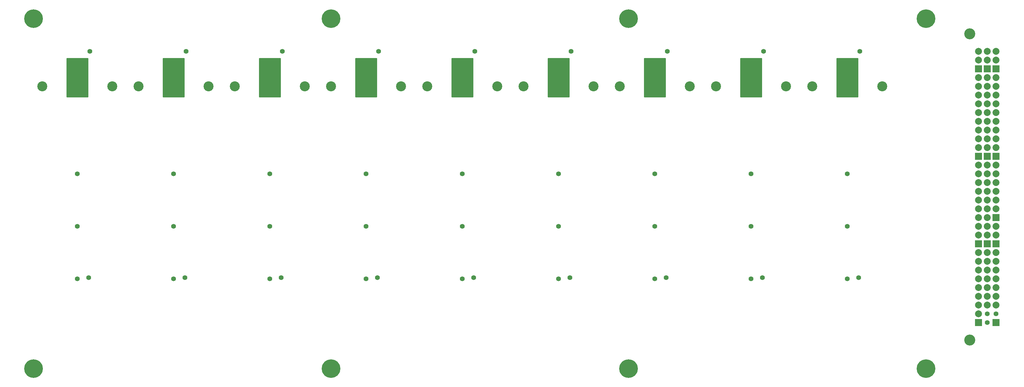
<source format=gbr>
G04 #@! TF.FileFunction,Soldermask,Bot*
%FSLAX46Y46*%
G04 Gerber Fmt 4.6, Leading zero omitted, Abs format (unit mm)*
G04 Created by KiCad (PCBNEW 4.0.7) date Tue Feb 27 09:37:45 2018*
%MOMM*%
%LPD*%
G01*
G04 APERTURE LIST*
%ADD10C,0.100000*%
%ADD11C,1.400000*%
%ADD12C,5.400000*%
%ADD13C,2.900000*%
%ADD14C,2.000000*%
%ADD15R,2.000000X2.000000*%
%ADD16C,3.200000*%
%ADD17C,0.254000*%
G04 APERTURE END LIST*
D10*
D11*
X335280000Y-78740000D03*
D12*
X386080000Y-160655000D03*
X299720000Y-160655000D03*
X213360000Y-160655000D03*
X127000000Y-160655000D03*
X386080000Y-59055000D03*
X299720000Y-59055000D03*
X213360000Y-59055000D03*
D13*
X373380000Y-78740000D03*
D12*
X127000000Y-59055000D03*
D14*
X401320000Y-68580000D03*
X401320000Y-71120000D03*
D15*
X401320000Y-73660000D03*
D14*
X401320000Y-76200000D03*
X401320000Y-78740000D03*
X401320000Y-81280000D03*
X401320000Y-83820000D03*
X401320000Y-86360000D03*
X401320000Y-88900000D03*
X401320000Y-91440000D03*
X401320000Y-93980000D03*
X401320000Y-96520000D03*
D15*
X401320000Y-99060000D03*
D14*
X401320000Y-101600000D03*
X401320000Y-104140000D03*
X401320000Y-106680000D03*
X401320000Y-109220000D03*
X401320000Y-111760000D03*
X401320000Y-114300000D03*
X401320000Y-116840000D03*
X401320000Y-119380000D03*
X401320000Y-121920000D03*
D15*
X401320000Y-124460000D03*
D14*
X401320000Y-127000000D03*
X401320000Y-129540000D03*
X401320000Y-132080000D03*
X401320000Y-134620000D03*
X401320000Y-137160000D03*
X401320000Y-139700000D03*
X401320000Y-142240000D03*
X401320000Y-144780000D03*
D15*
X401320000Y-147320000D03*
D14*
X403860000Y-68580000D03*
X403860000Y-71120000D03*
D15*
X403860000Y-73660000D03*
D14*
X403860000Y-76200000D03*
X403860000Y-78740000D03*
X403860000Y-81280000D03*
X403860000Y-83820000D03*
X403860000Y-86360000D03*
X403860000Y-88900000D03*
X403860000Y-91440000D03*
X403860000Y-93980000D03*
X403860000Y-96520000D03*
D15*
X403860000Y-99060000D03*
D14*
X403860000Y-101600000D03*
X403860000Y-104140000D03*
X403860000Y-106680000D03*
X403860000Y-109220000D03*
X403860000Y-111760000D03*
X403860000Y-114300000D03*
X403860000Y-116840000D03*
X403860000Y-119380000D03*
X403860000Y-121920000D03*
D15*
X403860000Y-124460000D03*
D14*
X403860000Y-127000000D03*
X403860000Y-129540000D03*
X403860000Y-132080000D03*
X403860000Y-134620000D03*
X403860000Y-137160000D03*
X403860000Y-139700000D03*
X403860000Y-142240000D03*
D11*
X403860000Y-144780000D03*
X403860000Y-147320000D03*
D14*
X406400000Y-68580000D03*
X406400000Y-71120000D03*
D15*
X406400000Y-73660000D03*
D14*
X406400000Y-76200000D03*
X406400000Y-78740000D03*
X406400000Y-81280000D03*
X406400000Y-83820000D03*
X406400000Y-86360000D03*
X406400000Y-88900000D03*
X406400000Y-91440000D03*
X406400000Y-93980000D03*
X406400000Y-96520000D03*
D15*
X406400000Y-99060000D03*
D14*
X406400000Y-101600000D03*
X406400000Y-104140000D03*
X406400000Y-106680000D03*
X406400000Y-109220000D03*
X406400000Y-111760000D03*
X406400000Y-114300000D03*
D15*
X406400000Y-116840000D03*
D14*
X406400000Y-119380000D03*
X406400000Y-121920000D03*
D15*
X406400000Y-124460000D03*
D14*
X406400000Y-127000000D03*
X406400000Y-129540000D03*
X406400000Y-132080000D03*
X406400000Y-134620000D03*
X406400000Y-137160000D03*
X406400000Y-139700000D03*
X406400000Y-142240000D03*
D11*
X406400000Y-144780000D03*
D15*
X406400000Y-147320000D03*
D16*
X398780000Y-63500000D03*
X398780000Y-152400000D03*
D11*
X139700000Y-78740000D03*
X139700000Y-104140000D03*
X139700000Y-119380000D03*
X167640000Y-78740000D03*
X167640000Y-104140000D03*
X167640000Y-119380000D03*
X195580000Y-78740000D03*
X195580000Y-104140000D03*
X195580000Y-119380000D03*
X223520000Y-78740000D03*
X223520000Y-104140000D03*
X223520000Y-119380000D03*
X251460000Y-78740000D03*
X251460000Y-104140000D03*
X251460000Y-119380000D03*
X307340000Y-78740000D03*
X307340000Y-104140000D03*
X307340000Y-119380000D03*
X279400000Y-78740000D03*
X279400000Y-104140000D03*
X279400000Y-119380000D03*
X335280000Y-104140000D03*
X335280000Y-119380000D03*
X363220000Y-78740000D03*
X363220000Y-104140000D03*
X363220000Y-119380000D03*
X139700000Y-134620000D03*
X195580000Y-134620000D03*
X223520000Y-134620000D03*
X251460000Y-134620000D03*
X307340000Y-134620000D03*
X279400000Y-134620000D03*
X335280000Y-134620000D03*
X363220000Y-134620000D03*
X167640000Y-134620000D03*
X142930000Y-134264000D03*
X143286000Y-68605000D03*
X198810000Y-134264000D03*
X199166000Y-68605000D03*
X226750000Y-134264000D03*
X227106000Y-68605000D03*
X254690000Y-134264000D03*
X255046000Y-68605000D03*
X310570000Y-134264000D03*
X310926000Y-68605000D03*
X282630000Y-134264000D03*
X282986000Y-68605000D03*
X338510000Y-134264000D03*
X338866000Y-68605000D03*
X366450000Y-134264000D03*
X366806000Y-68605000D03*
X170870000Y-134264000D03*
X171226000Y-68605000D03*
D13*
X185420000Y-78740000D03*
X205740000Y-78740000D03*
X213360000Y-78740000D03*
X233680000Y-78740000D03*
X241300000Y-78740000D03*
X261620000Y-78740000D03*
X297180000Y-78740000D03*
X317500000Y-78740000D03*
X269240000Y-78740000D03*
X289560000Y-78740000D03*
X325120000Y-78740000D03*
X345440000Y-78740000D03*
X353060000Y-78740000D03*
X157480000Y-78740000D03*
X177800000Y-78740000D03*
X129540000Y-78740000D03*
X149860000Y-78740000D03*
D17*
G36*
X142748000Y-81788000D02*
X136652000Y-81788000D01*
X136652000Y-70612000D01*
X142748000Y-70612000D01*
X142748000Y-81788000D01*
X142748000Y-81788000D01*
G37*
X142748000Y-81788000D02*
X136652000Y-81788000D01*
X136652000Y-70612000D01*
X142748000Y-70612000D01*
X142748000Y-81788000D01*
G36*
X170688000Y-81788000D02*
X164592000Y-81788000D01*
X164592000Y-70612000D01*
X170688000Y-70612000D01*
X170688000Y-81788000D01*
X170688000Y-81788000D01*
G37*
X170688000Y-81788000D02*
X164592000Y-81788000D01*
X164592000Y-70612000D01*
X170688000Y-70612000D01*
X170688000Y-81788000D01*
G36*
X198628000Y-81788000D02*
X192532000Y-81788000D01*
X192532000Y-70612000D01*
X198628000Y-70612000D01*
X198628000Y-81788000D01*
X198628000Y-81788000D01*
G37*
X198628000Y-81788000D02*
X192532000Y-81788000D01*
X192532000Y-70612000D01*
X198628000Y-70612000D01*
X198628000Y-81788000D01*
G36*
X226568000Y-81788000D02*
X220472000Y-81788000D01*
X220472000Y-70612000D01*
X226568000Y-70612000D01*
X226568000Y-81788000D01*
X226568000Y-81788000D01*
G37*
X226568000Y-81788000D02*
X220472000Y-81788000D01*
X220472000Y-70612000D01*
X226568000Y-70612000D01*
X226568000Y-81788000D01*
G36*
X254508000Y-81788000D02*
X248412000Y-81788000D01*
X248412000Y-70612000D01*
X254508000Y-70612000D01*
X254508000Y-81788000D01*
X254508000Y-81788000D01*
G37*
X254508000Y-81788000D02*
X248412000Y-81788000D01*
X248412000Y-70612000D01*
X254508000Y-70612000D01*
X254508000Y-81788000D01*
G36*
X282448000Y-81788000D02*
X276352000Y-81788000D01*
X276352000Y-70612000D01*
X282448000Y-70612000D01*
X282448000Y-81788000D01*
X282448000Y-81788000D01*
G37*
X282448000Y-81788000D02*
X276352000Y-81788000D01*
X276352000Y-70612000D01*
X282448000Y-70612000D01*
X282448000Y-81788000D01*
G36*
X310388000Y-81788000D02*
X304292000Y-81788000D01*
X304292000Y-70612000D01*
X310388000Y-70612000D01*
X310388000Y-81788000D01*
X310388000Y-81788000D01*
G37*
X310388000Y-81788000D02*
X304292000Y-81788000D01*
X304292000Y-70612000D01*
X310388000Y-70612000D01*
X310388000Y-81788000D01*
G36*
X338328000Y-81788000D02*
X332232000Y-81788000D01*
X332232000Y-70612000D01*
X338328000Y-70612000D01*
X338328000Y-81788000D01*
X338328000Y-81788000D01*
G37*
X338328000Y-81788000D02*
X332232000Y-81788000D01*
X332232000Y-70612000D01*
X338328000Y-70612000D01*
X338328000Y-81788000D01*
G36*
X366268000Y-81788000D02*
X360172000Y-81788000D01*
X360172000Y-70612000D01*
X366268000Y-70612000D01*
X366268000Y-81788000D01*
X366268000Y-81788000D01*
G37*
X366268000Y-81788000D02*
X360172000Y-81788000D01*
X360172000Y-70612000D01*
X366268000Y-70612000D01*
X366268000Y-81788000D01*
M02*

</source>
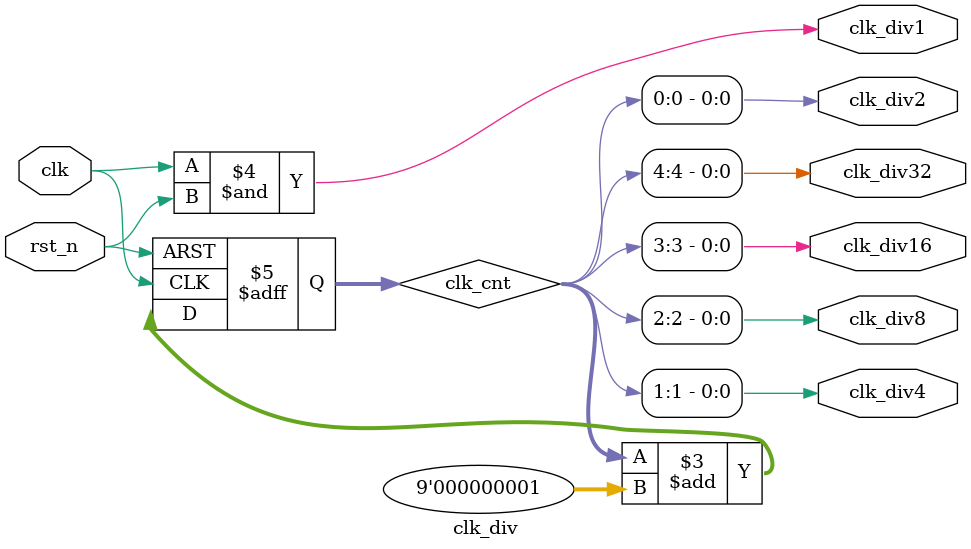
<source format=v>
module clk_div(
               clk,
               rst_n,
               clk_div1,
               clk_div2,
               clk_div4,
               clk_div8,
               clk_div16,
               clk_div32
              );

    input         clk,rst_n;
    output        clk_div1,clk_div2,clk_div4,clk_div8,clk_div16,clk_div32;

    reg    [8:0] clk_cnt; 

    always@(posedge clk or negedge rst_n)
        begin
            if(~rst_n)
                clk_cnt <= 9'h0;
            else
                clk_cnt <= clk_cnt + 9'b1;
        end
    
    assign {clk_div32,clk_div16,clk_div8,clk_div4,clk_div2,clk_div1} = {clk_cnt[4:0],clk&rst_n};

endmodule

</source>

Task goal: Scan the entries above. Copy each line that has the string "source".

Solution to the exercise:
<source format=gbr>
</source>
<source format=v>
</source>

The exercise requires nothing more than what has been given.